What you should do:
Each line of the data below that carries the word "LIST" needs to be copied.

*** Opening of Data for review ***

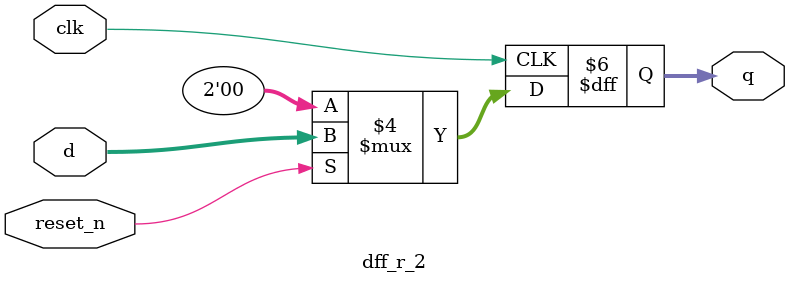
<source format=v>
module dff_r_2(clk, reset_n, d, q);
	input clk, reset_n;
	input[1:0] d;
	output reg[1:0] q;
	
	always@(posedge clk)
	begin
		if(reset_n == 0)
			q = 0;
		else 
			q = d;
	end
endmodule

</source>
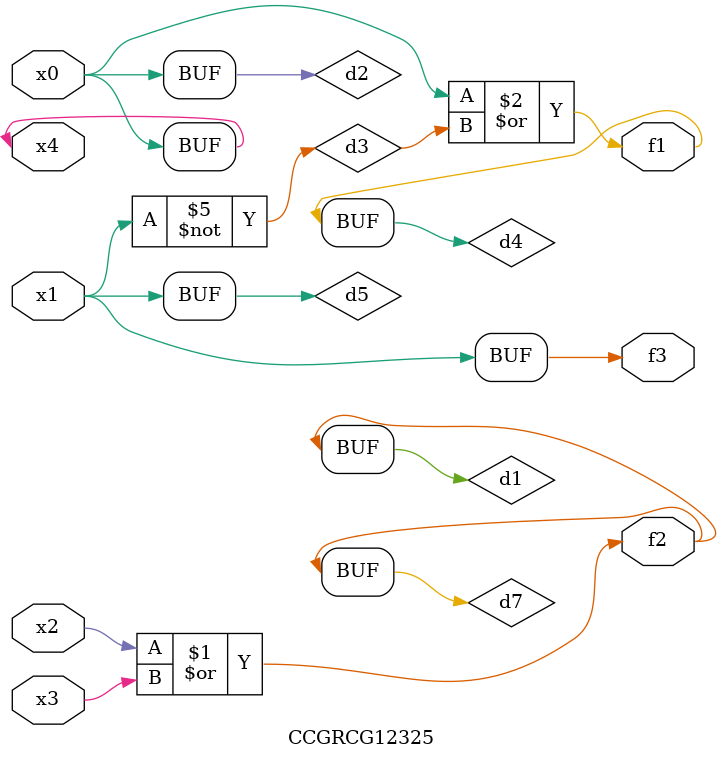
<source format=v>
module CCGRCG12325(
	input x0, x1, x2, x3, x4,
	output f1, f2, f3
);

	wire d1, d2, d3, d4, d5, d6, d7;

	or (d1, x2, x3);
	buf (d2, x0, x4);
	not (d3, x1);
	or (d4, d2, d3);
	not (d5, d3);
	nand (d6, d1, d3);
	or (d7, d1);
	assign f1 = d4;
	assign f2 = d7;
	assign f3 = d5;
endmodule

</source>
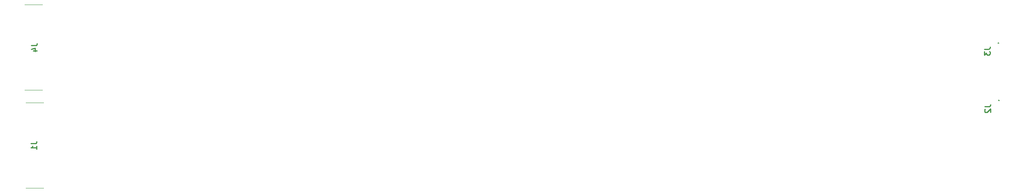
<source format=gbo>
G04 #@! TF.GenerationSoftware,KiCad,Pcbnew,6.0.8+dfsg-1~bpo11+1*
G04 #@! TF.CreationDate,2023-05-30T17:00:38-04:00*
G04 #@! TF.ProjectId,10_padded_high_res_loose,31305f70-6164-4646-9564-5f686967685f,rev?*
G04 #@! TF.SameCoordinates,Original*
G04 #@! TF.FileFunction,Legend,Bot*
G04 #@! TF.FilePolarity,Positive*
%FSLAX46Y46*%
G04 Gerber Fmt 4.6, Leading zero omitted, Abs format (unit mm)*
G04 Created by KiCad (PCBNEW 6.0.8+dfsg-1~bpo11+1) date 2023-05-30 17:00:38*
%MOMM*%
%LPD*%
G01*
G04 APERTURE LIST*
%ADD10C,0.254000*%
%ADD11C,0.200000*%
%ADD12C,0.100000*%
%ADD13C,0.050000*%
%ADD14R,1.200000X0.600000*%
%ADD15R,1.400000X0.800000*%
G04 APERTURE END LIST*
D10*
X260994523Y-82846666D02*
X261901666Y-82846666D01*
X262083095Y-82786190D01*
X262204047Y-82665238D01*
X262264523Y-82483809D01*
X262264523Y-82362857D01*
X261115476Y-83390952D02*
X261055000Y-83451428D01*
X260994523Y-83572380D01*
X260994523Y-83874761D01*
X261055000Y-83995714D01*
X261115476Y-84056190D01*
X261236428Y-84116666D01*
X261357380Y-84116666D01*
X261538809Y-84056190D01*
X262264523Y-83330476D01*
X262264523Y-84116666D01*
X51404523Y-69396666D02*
X52311666Y-69396666D01*
X52493095Y-69336190D01*
X52614047Y-69215238D01*
X52674523Y-69033809D01*
X52674523Y-68912857D01*
X51827857Y-70545714D02*
X52674523Y-70545714D01*
X51344047Y-70243333D02*
X52251190Y-69940952D01*
X52251190Y-70727142D01*
X51339523Y-90986666D02*
X52246666Y-90986666D01*
X52428095Y-90926190D01*
X52549047Y-90805238D01*
X52609523Y-90623809D01*
X52609523Y-90502857D01*
X52609523Y-92256666D02*
X52609523Y-91530952D01*
X52609523Y-91893809D02*
X51339523Y-91893809D01*
X51520952Y-91772857D01*
X51641904Y-91651904D01*
X51702380Y-91530952D01*
X260914523Y-70196666D02*
X261821666Y-70196666D01*
X262003095Y-70136190D01*
X262124047Y-70015238D01*
X262184523Y-69833809D01*
X262184523Y-69712857D01*
X260914523Y-70680476D02*
X260914523Y-71466666D01*
X261398333Y-71043333D01*
X261398333Y-71224761D01*
X261458809Y-71345714D01*
X261519285Y-71406190D01*
X261640238Y-71466666D01*
X261942619Y-71466666D01*
X262063571Y-71406190D01*
X262124047Y-71345714D01*
X262184523Y-71224761D01*
X262184523Y-70861904D01*
X262124047Y-70740952D01*
X262063571Y-70680476D01*
D11*
X264240000Y-81490000D02*
X264240000Y-81490000D01*
X264040000Y-81490000D02*
X264040000Y-81490000D01*
X264040000Y-81490000D02*
G75*
G03*
X264240000Y-81490000I100000J0D01*
G01*
X264240000Y-81490000D02*
G75*
G03*
X264040000Y-81490000I-100000J0D01*
G01*
D12*
X49940000Y-60420000D02*
X53840000Y-60420000D01*
X49940000Y-79220000D02*
X53840000Y-79220000D01*
X54110000Y-100810000D02*
X50210000Y-100810000D01*
X54110000Y-82010000D02*
X50210000Y-82010000D01*
D11*
X263940000Y-68840000D02*
X263940000Y-68840000D01*
X264140000Y-68840000D02*
X264140000Y-68840000D01*
X264140000Y-68840000D02*
G75*
G03*
X263940000Y-68840000I-100000J0D01*
G01*
X263940000Y-68840000D02*
G75*
G03*
X264140000Y-68840000I100000J0D01*
G01*
%LPC*%
D13*
X62610000Y-56820000D02*
X254610000Y-56820000D01*
X254610000Y-56820000D02*
X254610000Y-104820000D01*
X254610000Y-104820000D02*
X62610000Y-104820000D01*
X62610000Y-104820000D02*
X62610000Y-56820000D01*
G36*
X62610000Y-56820000D02*
G01*
X254610000Y-56820000D01*
X254610000Y-104820000D01*
X62610000Y-104820000D01*
X62610000Y-56820000D01*
G37*
D14*
X263090000Y-81540000D03*
X260190000Y-82040000D03*
X263090000Y-82540000D03*
X260190000Y-83040000D03*
X263090000Y-83540000D03*
X260190000Y-84040000D03*
X263090000Y-84540000D03*
X260190000Y-85040000D03*
D15*
X262990000Y-80540000D03*
X260290000Y-80540000D03*
X262990000Y-86040000D03*
X260290000Y-86040000D03*
D14*
X53490000Y-62070000D03*
X50590000Y-62570000D03*
X53490000Y-63070000D03*
X50590000Y-63570000D03*
X53490000Y-64070000D03*
X50590000Y-64570000D03*
X53490000Y-65070000D03*
X50590000Y-65570000D03*
X53490000Y-66070000D03*
X50590000Y-66570000D03*
X53490000Y-67070000D03*
X50590000Y-67570000D03*
X53490000Y-68070000D03*
X50590000Y-68570000D03*
X53490000Y-69070000D03*
X50590000Y-69570000D03*
X53490000Y-70070000D03*
X50590000Y-70570000D03*
X53490000Y-71070000D03*
X50590000Y-71570000D03*
X53490000Y-72070000D03*
X50590000Y-72570000D03*
X53490000Y-73070000D03*
X50590000Y-73570000D03*
X53490000Y-74070000D03*
X50590000Y-74570000D03*
X53490000Y-75070000D03*
X50590000Y-75570000D03*
X53490000Y-76070000D03*
X50590000Y-76570000D03*
X53490000Y-77070000D03*
X50590000Y-77570000D03*
D15*
X53390000Y-61070000D03*
X50690000Y-61070000D03*
X53390000Y-78570000D03*
X50690000Y-78570000D03*
D14*
X50560000Y-99160000D03*
X53460000Y-98660000D03*
X50560000Y-98160000D03*
X53460000Y-97660000D03*
X50560000Y-97160000D03*
X53460000Y-96660000D03*
X50560000Y-96160000D03*
X53460000Y-95660000D03*
X50560000Y-95160000D03*
X53460000Y-94660000D03*
X50560000Y-94160000D03*
X53460000Y-93660000D03*
X50560000Y-93160000D03*
X53460000Y-92660000D03*
X50560000Y-92160000D03*
X53460000Y-91660000D03*
X50560000Y-91160000D03*
X53460000Y-90660000D03*
X50560000Y-90160000D03*
X53460000Y-89660000D03*
X50560000Y-89160000D03*
X53460000Y-88660000D03*
X50560000Y-88160000D03*
X53460000Y-87660000D03*
X50560000Y-87160000D03*
X53460000Y-86660000D03*
X50560000Y-86160000D03*
X53460000Y-85660000D03*
X50560000Y-85160000D03*
X53460000Y-84660000D03*
X50560000Y-84160000D03*
X53460000Y-83660000D03*
D15*
X50660000Y-100160000D03*
X53360000Y-100160000D03*
X50660000Y-82660000D03*
X53360000Y-82660000D03*
D14*
X262990000Y-68890000D03*
X260090000Y-69390000D03*
X262990000Y-69890000D03*
X260090000Y-70390000D03*
X262990000Y-70890000D03*
X260090000Y-71390000D03*
X262990000Y-71890000D03*
X260090000Y-72390000D03*
D15*
X262890000Y-67890000D03*
X260190000Y-67890000D03*
X262890000Y-73390000D03*
X260190000Y-73390000D03*
M02*

</source>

*** Close of Data for review ***

Result for this task:
G04 APERTURE LIST*
G04 APERTURE END LIST*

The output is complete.